## WORK INSTRUCTION
An exact copy of the entries is needed, with every picture left out.

## GIVEN RECORDS
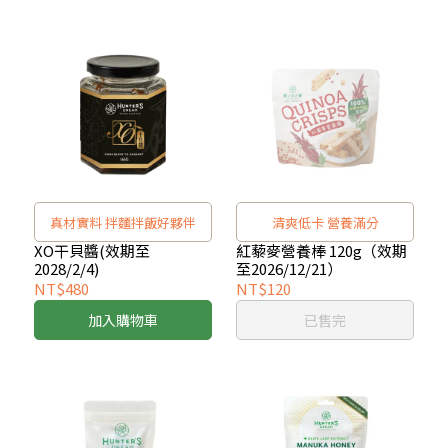
真材實料 拌麵拌飯好夥伴
清爽低卡 營養滿分
XO干貝醬(效期至
紅藜麥營養棒 120g（效期
2028/2/4)
至2026/12/21）
NT$480
NT$120
加入購物車
已售完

## TASK RESPONSE
真材實料 拌麵拌飯好夥伴
清爽低卡 營養滿分
XO干貝醬(效期至
紅藜麥營養棒 120g（效期
2028/2/4)
至2026/12/21）
NT$480
NT$120
加入購物車
已售完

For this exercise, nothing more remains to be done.